How do you evaluate this integral $I =\int_{0}^{1}x^{m-n}(x^2-1)^n dx$ Assuming $m \geq n$   (not necessary integers)
How do I calculate this integral $I =\int_{0}^{1}x^{m-n}(x^2-1)^n dx$ ?
I have tried using binomial series and then integrated each term. 
I got $\sum_{k=0}^{\infty}\frac{1}{m+n+1-2k}\binom{n}{k}$,
but I don't know how to tackle series of this kind. 
 A: With substitution $x^2=t$ :
\begin{align}
I 
&= \int_{0}^{1}x^{m-n}(x^2-1)^n dx \\
&= \dfrac12(-1)^n\int_{0}^{1}t^{\frac12(m-n-1)}(1-t)^n dx \\
&= \dfrac12(-1)^n\beta(\dfrac{m-n+1}{2},n+1) \\
&= \dfrac12(-1)^n\dfrac{\Gamma(\dfrac{m-n+1}{2})\Gamma(n+1)}{\Gamma(\dfrac{m+n+3}{2})}
\end{align}
where $\beta(x,y)$ is Beta function.
A: Let $x=\sin(t)$ to get
$$I =\int_{0}^{1}x^{m-n}(x^2-1)^n\, dx=(-1)^n\int_{0}^{\frac \pi 2}\cos^{2n+1}(t)\sin^{m-n}(t)\,dt$$ and try reduction formulae.
You must take care that, for getting a real result, $n$ must be an integer; otherwise, the result will be a complex number (which perfectly evaluate).

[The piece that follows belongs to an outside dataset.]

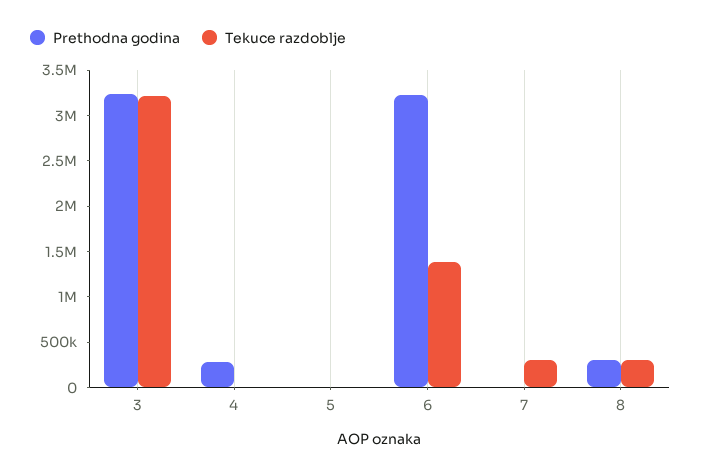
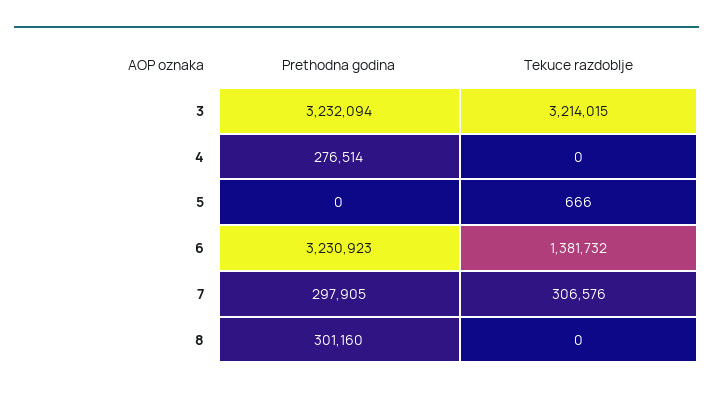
Prethodna godina, 7: 0 -> 297905
Tekuce razdoblje, 8: 300000 -> 0

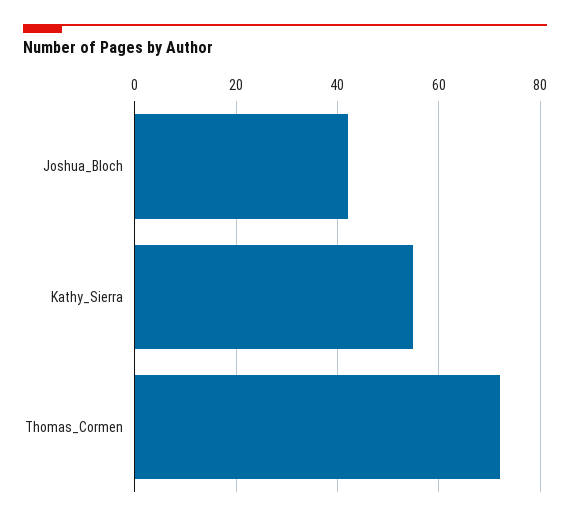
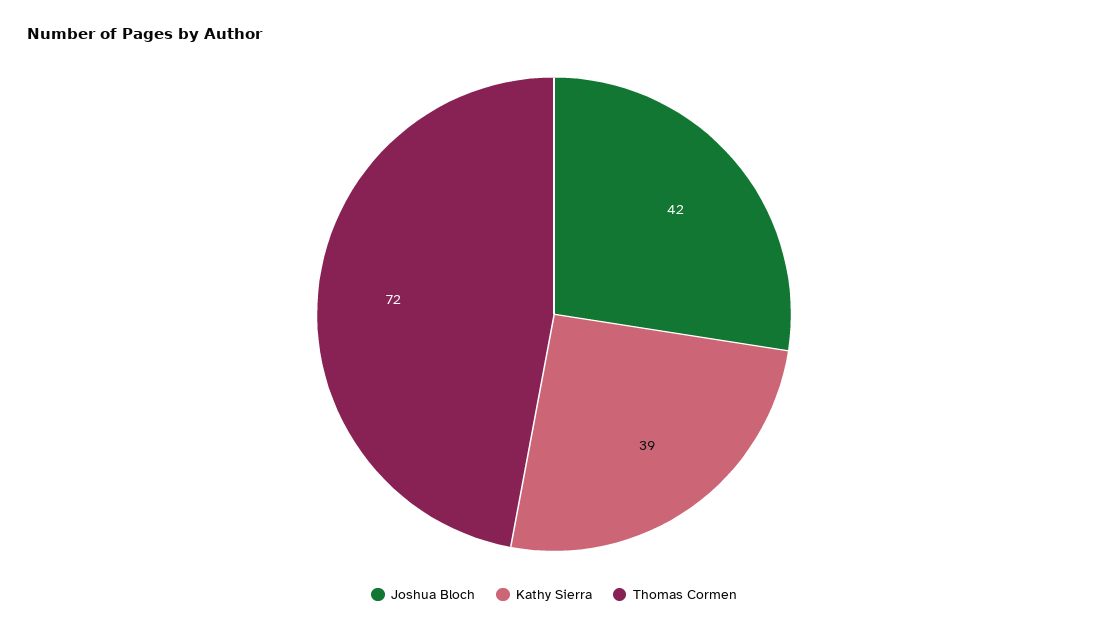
Kathy_Sierra: 55 -> 39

Fo example, using $m=\pi$ and $n=e$, using 
$$I_{m,n}=(-1)^n\frac{ \Gamma (n+1) \Gamma \left(\frac{m-n+1}{2} \right)}{2\, \Gamma
   \left(\frac{m+n+3}{2} \right)}$$ as given by MyGlasses in his/her answer, we should get 
$$I_{\pi,e}=(-1)^e \frac{ \Gamma (e+1) \Gamma \left(\frac{\pi-e+1}{2} \right)}{2\, \Gamma
   \left(\frac{\pi+e+3}{2} \right)}=(-0.633256+0.773943\, i)\times 0.258234$$